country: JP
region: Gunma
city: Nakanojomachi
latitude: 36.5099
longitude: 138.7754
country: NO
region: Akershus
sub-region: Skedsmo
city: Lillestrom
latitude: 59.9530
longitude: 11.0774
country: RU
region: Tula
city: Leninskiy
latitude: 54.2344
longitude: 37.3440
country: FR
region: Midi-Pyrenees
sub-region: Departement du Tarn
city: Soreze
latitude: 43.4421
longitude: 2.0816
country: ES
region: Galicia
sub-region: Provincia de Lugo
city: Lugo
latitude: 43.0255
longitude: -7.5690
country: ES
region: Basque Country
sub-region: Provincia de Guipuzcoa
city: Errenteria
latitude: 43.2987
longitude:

--- --- ---

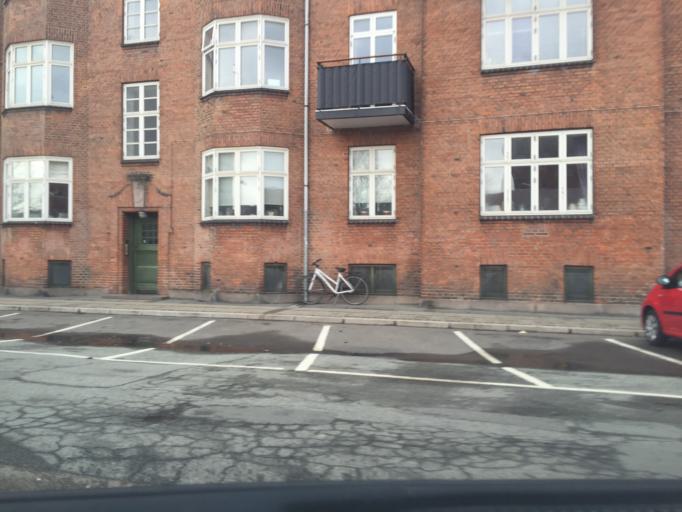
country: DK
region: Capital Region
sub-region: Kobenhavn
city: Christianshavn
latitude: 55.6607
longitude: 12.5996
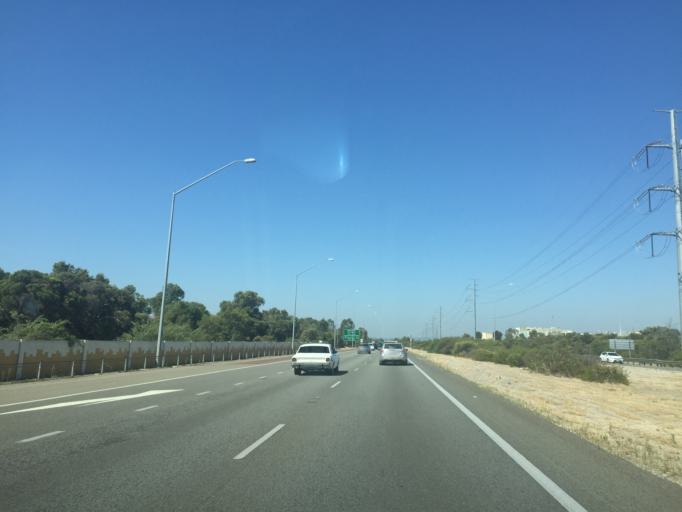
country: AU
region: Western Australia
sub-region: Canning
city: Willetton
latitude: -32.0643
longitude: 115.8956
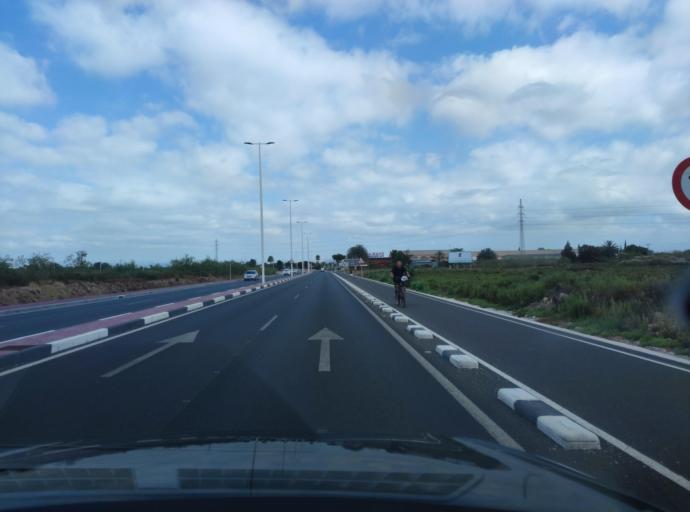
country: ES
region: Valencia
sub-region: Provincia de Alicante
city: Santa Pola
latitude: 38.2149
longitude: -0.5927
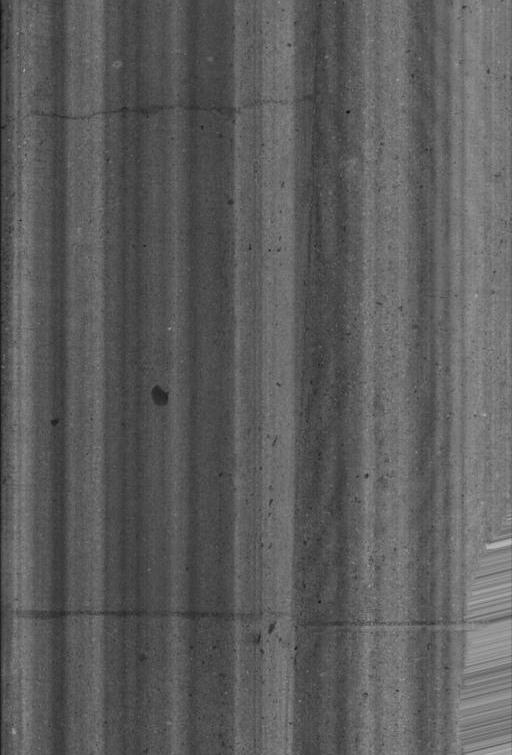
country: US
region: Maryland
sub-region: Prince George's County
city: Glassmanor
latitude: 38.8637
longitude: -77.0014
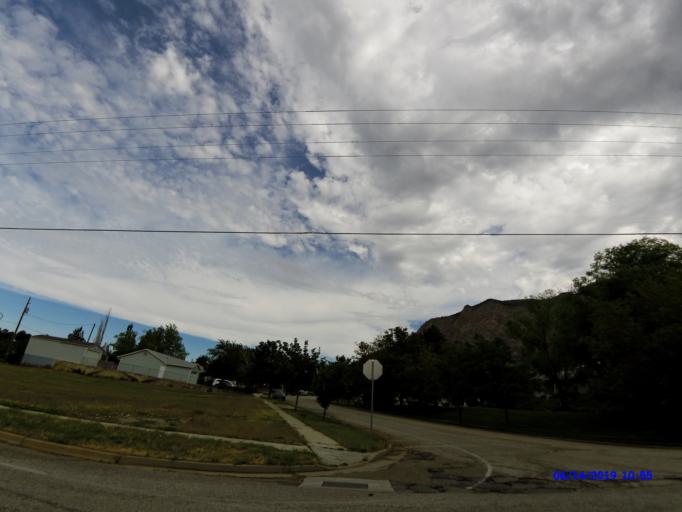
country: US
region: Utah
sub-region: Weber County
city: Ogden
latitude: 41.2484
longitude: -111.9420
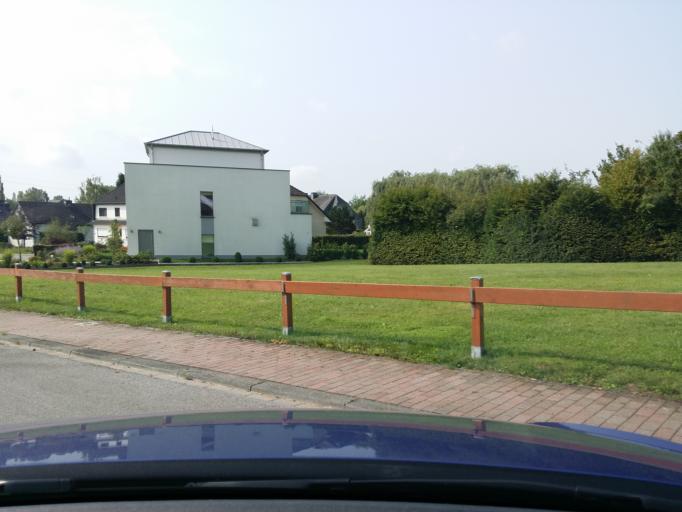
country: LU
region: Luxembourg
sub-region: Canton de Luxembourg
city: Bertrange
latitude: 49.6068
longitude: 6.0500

--- --- ---

- Problem requirements
Rewrite the entries from the line holding "sub-region: Prince George's County" through the line holding "longitude: 6.0500", inclusive, with "city" changed to "town" and nothing else altered. Leave the pictures out.

- Written reply
sub-region: Prince George's County
town: Glassmanor
latitude: 38.8637
longitude: -77.0014
country: US
region: Utah
sub-region: Weber County
town: Ogden
latitude: 41.2484
longitude: -111.9420
country: LU
region: Luxembourg
sub-region: Canton de Luxembourg
town: Bertrange
latitude: 49.6068
longitude: 6.0500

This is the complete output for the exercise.